When starting a new exercise program, please talk with your doctor to ensure it is safe. Always start slowly and increase your activity level gradually. Take your pulse before and after exercise to ensure you are working out at a safe pace for your heart condition. Be sure to drink plenty of water. For more information, see How to Exercise.
A heart disease diet can slow the narrowing of the arteries, which leads to heart attack and stroke. It also reduces blood cholesterol, lowers blood pressure, and helps manage weight. The diet emphasizes lean animal protein, whole grains, fruits and vegetables, nuts, and fat-free or low-fat dairy products. It limits saturated and trans fats, dietary cholesterol, sodium, and sugar.
People following the cardiac diet should eat two servings of oily fish (salmon, trout, herring, or sardines) weekly. It should contain omega-3 fatty acids, which help prevent an irregular heart rhythm and the buildup of plaques in arteries. Vegetable sources of omega-3 fatty acids include walnuts, almonds, flaxseeds, pumpkin seeds, and chia seeds. When cooking, use salt substitutes or blend herbs and spices to flavor foods without salt. Avoid fried foods, sauces, and dressings high in sodium, and use a reduced-sodium salt alternative when dining out. Make sure to cook food at home as much as possible.
The association between alcohol consumption and cardiovascular conditions such as hypertension, coronary heart disease (CHD), and cardiomyopathy is complex and modulated by the dose, frequency, and pattern of alcohol consumption. Some research suggests that lower amounts of alcohol may have cardioprotective effects, while higher levels and binge patterns appear to increase the risk (see Table 2).
Long-term heavy alcohol intake causes adverse histological and cellular changes within the myocardium and leads to abnormalities in calcium handling, alteration of mitochondrial bioenergetics, and protein degradation. It also causes oxidative stress and inflammatory markers such as C-reactive protein changes.
Excessive alcohol use is associated with increased blood triglycerides and can contribute to weight gain, which increases the risk of heart attack, stroke, and type 2 diabetes. Heavy drinking also impairs endothelial nitric oxide function and is a risk factor for atherosclerosis. It is essential to avoid alcohol during the heart disease diet.
Smoking damages nearly every part of your body, including your blood vessels (cardiovascular system). When smoke enters your lungs, it mixes with a toxic mix of more than 7,000 chemicals.1 These toxins interfere with essential processes that help your heart and blood vessels usually work. For example, they interfere with how well your arteries transport oxygen-rich blood throughout your body.

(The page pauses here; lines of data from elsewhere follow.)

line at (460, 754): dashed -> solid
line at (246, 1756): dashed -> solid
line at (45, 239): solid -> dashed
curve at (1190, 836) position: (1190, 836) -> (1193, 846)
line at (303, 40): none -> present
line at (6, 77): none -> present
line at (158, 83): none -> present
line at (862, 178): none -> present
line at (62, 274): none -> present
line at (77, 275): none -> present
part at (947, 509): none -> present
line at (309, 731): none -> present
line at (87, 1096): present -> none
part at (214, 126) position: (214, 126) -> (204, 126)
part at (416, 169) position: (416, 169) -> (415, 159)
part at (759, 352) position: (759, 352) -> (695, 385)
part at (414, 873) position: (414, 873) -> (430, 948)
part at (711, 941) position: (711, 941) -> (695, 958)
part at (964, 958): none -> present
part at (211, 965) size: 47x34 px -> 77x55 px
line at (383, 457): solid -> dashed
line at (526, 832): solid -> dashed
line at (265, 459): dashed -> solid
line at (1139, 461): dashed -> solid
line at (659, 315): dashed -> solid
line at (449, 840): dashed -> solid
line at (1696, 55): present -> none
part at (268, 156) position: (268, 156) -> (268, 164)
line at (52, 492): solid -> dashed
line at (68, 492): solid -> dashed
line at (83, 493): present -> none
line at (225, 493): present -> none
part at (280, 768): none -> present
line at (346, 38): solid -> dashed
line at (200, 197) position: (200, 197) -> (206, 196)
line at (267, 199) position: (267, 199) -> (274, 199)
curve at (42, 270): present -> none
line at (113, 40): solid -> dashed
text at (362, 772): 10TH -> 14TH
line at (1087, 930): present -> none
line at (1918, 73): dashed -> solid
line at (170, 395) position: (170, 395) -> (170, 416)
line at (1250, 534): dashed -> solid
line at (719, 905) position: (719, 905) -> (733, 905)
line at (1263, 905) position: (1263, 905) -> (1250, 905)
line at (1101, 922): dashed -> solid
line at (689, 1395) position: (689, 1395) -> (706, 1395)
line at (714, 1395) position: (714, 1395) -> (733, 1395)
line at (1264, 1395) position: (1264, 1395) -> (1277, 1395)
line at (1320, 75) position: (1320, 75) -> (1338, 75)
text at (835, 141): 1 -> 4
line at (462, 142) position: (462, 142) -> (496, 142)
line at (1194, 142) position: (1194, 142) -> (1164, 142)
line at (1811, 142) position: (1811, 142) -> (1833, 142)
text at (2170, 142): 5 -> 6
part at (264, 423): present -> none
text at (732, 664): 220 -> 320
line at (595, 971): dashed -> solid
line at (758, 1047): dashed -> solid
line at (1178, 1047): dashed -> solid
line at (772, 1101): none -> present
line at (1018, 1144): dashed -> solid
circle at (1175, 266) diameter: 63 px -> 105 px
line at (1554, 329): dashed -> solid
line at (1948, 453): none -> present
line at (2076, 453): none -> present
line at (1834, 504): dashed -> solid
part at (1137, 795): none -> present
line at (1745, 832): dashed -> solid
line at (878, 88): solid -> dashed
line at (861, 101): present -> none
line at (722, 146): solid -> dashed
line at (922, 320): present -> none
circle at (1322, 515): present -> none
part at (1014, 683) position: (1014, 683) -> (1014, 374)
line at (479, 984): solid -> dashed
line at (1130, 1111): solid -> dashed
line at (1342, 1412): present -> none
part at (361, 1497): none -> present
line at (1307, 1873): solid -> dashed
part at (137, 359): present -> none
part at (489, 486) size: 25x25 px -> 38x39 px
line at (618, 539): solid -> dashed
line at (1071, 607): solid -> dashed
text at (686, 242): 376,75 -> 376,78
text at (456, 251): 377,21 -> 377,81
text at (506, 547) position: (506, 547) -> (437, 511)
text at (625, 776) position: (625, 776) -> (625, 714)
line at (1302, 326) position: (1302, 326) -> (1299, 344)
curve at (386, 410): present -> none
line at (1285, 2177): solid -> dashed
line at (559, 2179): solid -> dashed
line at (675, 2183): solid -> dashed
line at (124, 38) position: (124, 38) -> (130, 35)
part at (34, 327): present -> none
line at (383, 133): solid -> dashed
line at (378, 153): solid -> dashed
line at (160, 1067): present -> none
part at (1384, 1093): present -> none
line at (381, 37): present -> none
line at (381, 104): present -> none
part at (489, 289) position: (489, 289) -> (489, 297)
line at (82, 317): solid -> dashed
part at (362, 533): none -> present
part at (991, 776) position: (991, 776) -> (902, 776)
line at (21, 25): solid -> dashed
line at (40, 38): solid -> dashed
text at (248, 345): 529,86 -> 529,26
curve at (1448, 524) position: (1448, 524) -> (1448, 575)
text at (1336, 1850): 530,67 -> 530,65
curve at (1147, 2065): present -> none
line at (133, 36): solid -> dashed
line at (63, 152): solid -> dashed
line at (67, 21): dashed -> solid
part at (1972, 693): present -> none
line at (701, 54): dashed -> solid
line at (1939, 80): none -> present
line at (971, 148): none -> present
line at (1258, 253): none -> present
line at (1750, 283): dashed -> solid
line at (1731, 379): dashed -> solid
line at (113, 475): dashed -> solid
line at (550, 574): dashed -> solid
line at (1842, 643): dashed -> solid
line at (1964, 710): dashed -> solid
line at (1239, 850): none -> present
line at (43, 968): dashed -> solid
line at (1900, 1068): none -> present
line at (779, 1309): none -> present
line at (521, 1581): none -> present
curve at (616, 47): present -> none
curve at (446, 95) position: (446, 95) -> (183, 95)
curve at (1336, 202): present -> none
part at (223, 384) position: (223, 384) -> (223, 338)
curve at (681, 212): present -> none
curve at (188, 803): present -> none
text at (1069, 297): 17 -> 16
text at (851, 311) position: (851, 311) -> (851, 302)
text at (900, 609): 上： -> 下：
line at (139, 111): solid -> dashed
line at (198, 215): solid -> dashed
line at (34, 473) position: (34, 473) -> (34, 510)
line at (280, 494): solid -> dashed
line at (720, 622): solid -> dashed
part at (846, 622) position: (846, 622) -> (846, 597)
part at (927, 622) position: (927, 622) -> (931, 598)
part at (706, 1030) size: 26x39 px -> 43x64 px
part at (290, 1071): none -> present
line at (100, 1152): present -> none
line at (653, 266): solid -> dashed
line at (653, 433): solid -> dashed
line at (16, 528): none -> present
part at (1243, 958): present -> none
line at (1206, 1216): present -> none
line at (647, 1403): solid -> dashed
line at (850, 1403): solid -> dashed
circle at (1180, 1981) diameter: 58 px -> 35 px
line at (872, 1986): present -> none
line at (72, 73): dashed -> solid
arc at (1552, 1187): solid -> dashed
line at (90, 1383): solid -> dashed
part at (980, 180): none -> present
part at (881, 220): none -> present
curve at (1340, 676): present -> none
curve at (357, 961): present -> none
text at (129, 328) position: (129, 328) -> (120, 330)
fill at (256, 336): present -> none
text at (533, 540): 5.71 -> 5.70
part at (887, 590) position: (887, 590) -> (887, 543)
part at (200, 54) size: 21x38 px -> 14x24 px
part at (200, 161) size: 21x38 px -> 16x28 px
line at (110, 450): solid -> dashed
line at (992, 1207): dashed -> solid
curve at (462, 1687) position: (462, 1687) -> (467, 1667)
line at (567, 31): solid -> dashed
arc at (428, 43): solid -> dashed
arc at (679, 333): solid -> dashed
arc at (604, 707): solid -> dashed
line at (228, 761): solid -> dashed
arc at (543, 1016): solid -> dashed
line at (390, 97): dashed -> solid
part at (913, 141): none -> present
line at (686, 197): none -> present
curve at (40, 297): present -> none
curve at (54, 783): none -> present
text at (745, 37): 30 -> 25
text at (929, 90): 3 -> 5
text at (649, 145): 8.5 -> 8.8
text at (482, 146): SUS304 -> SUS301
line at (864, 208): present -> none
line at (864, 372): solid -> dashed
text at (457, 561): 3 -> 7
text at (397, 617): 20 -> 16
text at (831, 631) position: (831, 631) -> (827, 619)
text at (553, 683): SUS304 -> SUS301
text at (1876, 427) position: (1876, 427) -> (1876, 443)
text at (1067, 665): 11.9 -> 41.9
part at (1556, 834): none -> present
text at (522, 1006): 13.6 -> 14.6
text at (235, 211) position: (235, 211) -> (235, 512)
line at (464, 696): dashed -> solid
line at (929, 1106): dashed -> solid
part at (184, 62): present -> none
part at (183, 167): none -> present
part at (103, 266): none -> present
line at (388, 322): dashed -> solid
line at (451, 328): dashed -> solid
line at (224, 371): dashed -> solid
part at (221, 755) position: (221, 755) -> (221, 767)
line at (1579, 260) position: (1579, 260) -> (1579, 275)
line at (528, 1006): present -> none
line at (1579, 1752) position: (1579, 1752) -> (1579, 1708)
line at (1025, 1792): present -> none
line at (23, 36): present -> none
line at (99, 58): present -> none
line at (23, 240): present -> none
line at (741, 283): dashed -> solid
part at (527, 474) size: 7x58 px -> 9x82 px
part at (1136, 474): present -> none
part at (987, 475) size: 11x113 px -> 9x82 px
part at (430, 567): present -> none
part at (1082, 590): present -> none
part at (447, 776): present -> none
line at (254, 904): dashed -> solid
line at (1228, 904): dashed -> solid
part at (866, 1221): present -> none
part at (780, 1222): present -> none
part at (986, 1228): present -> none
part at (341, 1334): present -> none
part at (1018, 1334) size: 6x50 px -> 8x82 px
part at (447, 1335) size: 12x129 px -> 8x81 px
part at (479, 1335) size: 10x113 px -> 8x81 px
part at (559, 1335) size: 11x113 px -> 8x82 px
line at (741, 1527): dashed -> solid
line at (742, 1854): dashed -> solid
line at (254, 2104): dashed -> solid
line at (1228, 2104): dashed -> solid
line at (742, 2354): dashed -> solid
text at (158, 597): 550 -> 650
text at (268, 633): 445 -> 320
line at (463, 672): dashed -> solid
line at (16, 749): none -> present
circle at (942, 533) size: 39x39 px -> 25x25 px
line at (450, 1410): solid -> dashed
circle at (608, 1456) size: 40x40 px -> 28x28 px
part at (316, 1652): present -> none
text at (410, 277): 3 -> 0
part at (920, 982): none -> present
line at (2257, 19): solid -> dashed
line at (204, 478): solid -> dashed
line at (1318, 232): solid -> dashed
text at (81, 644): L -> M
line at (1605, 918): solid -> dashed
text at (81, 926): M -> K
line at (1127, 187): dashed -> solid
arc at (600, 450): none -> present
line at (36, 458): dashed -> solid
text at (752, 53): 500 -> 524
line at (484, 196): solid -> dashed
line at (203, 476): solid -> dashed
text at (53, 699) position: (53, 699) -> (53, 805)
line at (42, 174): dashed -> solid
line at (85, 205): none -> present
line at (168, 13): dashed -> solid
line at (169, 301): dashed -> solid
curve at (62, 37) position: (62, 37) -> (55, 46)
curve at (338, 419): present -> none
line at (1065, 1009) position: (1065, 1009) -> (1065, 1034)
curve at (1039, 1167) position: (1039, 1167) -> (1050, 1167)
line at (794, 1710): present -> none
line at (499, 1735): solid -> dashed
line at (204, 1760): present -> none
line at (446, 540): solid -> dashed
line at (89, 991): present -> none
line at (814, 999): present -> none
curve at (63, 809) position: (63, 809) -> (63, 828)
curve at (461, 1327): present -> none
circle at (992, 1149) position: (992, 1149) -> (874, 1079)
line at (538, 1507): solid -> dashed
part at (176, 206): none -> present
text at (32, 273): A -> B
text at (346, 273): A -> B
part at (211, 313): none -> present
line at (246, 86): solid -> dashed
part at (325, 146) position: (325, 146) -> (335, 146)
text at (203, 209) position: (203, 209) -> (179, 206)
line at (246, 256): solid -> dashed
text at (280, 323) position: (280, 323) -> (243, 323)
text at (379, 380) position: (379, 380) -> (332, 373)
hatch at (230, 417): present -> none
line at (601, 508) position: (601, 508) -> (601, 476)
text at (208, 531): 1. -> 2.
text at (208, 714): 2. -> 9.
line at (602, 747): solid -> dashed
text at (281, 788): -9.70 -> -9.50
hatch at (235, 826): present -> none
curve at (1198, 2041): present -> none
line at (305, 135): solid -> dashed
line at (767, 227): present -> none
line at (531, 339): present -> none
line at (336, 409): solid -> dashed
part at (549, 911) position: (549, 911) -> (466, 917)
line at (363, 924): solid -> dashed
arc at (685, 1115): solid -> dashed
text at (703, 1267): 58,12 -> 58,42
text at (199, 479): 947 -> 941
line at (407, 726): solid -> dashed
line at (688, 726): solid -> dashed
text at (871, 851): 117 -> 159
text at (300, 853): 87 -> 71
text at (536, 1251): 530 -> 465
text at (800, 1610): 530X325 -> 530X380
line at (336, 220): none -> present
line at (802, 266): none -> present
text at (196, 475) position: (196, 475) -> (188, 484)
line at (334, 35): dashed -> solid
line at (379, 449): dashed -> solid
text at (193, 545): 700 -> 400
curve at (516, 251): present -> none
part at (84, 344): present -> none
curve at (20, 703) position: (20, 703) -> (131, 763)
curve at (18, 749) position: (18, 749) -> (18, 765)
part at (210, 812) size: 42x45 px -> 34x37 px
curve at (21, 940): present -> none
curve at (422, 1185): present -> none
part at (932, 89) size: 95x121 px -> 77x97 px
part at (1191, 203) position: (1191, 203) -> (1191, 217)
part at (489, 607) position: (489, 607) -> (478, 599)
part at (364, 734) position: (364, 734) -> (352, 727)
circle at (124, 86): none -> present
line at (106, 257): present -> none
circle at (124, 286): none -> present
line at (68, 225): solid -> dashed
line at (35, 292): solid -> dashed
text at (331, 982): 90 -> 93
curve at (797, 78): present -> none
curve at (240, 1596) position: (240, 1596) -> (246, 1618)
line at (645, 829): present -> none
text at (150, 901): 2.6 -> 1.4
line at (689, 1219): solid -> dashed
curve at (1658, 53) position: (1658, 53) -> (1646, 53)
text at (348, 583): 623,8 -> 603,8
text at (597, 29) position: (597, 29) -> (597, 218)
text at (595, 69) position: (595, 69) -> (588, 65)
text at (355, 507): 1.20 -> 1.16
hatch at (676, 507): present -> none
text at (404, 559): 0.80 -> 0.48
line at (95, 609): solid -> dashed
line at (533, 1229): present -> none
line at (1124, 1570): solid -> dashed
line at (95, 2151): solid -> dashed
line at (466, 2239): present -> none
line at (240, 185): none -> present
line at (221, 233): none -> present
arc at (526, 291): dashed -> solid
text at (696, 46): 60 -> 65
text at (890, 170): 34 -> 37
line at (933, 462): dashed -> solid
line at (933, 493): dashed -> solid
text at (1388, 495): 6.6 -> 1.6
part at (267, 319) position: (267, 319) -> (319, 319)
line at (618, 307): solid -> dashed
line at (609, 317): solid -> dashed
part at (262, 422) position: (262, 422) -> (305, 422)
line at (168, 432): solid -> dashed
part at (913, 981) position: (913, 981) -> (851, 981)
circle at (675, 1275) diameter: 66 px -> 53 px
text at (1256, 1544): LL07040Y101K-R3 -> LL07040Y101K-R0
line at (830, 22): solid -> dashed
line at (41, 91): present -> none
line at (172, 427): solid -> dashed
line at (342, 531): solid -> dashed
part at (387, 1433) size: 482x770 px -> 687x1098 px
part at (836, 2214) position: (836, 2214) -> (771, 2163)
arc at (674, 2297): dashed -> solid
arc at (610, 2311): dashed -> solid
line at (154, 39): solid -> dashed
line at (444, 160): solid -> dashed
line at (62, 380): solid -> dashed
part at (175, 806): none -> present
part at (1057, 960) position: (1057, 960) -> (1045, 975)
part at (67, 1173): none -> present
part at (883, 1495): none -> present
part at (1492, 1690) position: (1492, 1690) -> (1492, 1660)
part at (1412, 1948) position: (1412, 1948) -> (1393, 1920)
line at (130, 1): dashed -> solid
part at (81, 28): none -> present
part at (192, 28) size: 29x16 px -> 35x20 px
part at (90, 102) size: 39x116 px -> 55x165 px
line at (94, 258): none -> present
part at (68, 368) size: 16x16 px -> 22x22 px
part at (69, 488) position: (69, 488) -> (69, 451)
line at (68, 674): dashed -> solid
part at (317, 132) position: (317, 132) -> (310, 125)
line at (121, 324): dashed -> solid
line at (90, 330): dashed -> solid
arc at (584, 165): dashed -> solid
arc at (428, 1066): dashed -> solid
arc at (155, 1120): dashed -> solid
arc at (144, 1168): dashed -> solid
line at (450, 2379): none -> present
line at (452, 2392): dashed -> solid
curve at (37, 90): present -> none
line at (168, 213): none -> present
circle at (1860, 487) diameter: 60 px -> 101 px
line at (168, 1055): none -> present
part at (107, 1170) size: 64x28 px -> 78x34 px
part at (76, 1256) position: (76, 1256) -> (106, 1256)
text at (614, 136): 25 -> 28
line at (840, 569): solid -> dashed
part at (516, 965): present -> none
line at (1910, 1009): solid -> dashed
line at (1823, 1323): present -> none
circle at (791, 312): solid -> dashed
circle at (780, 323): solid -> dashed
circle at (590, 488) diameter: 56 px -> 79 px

Smoke also raises levels of LDL or “bad” cholesterol and blood fats called triglycerides. These increase your risk of heart disease by increasing the amount of waxy plaque in your arteries. It also reduces HDL or “good” cholesterol levels, which helps keep your arteries clear.
Follow a diet that includes poultry, fish, skinless red meat, fat-free or low-fat dairy products, fruits, and vegetables. Add legumes and nuts, plus oils rich in heart-healthy omega-3 fatty acids, such as olive oil. Consume 2 to 3 servings of oily fish a week (herring, sardines, and salmon) or take an omega-3 dietary supplement.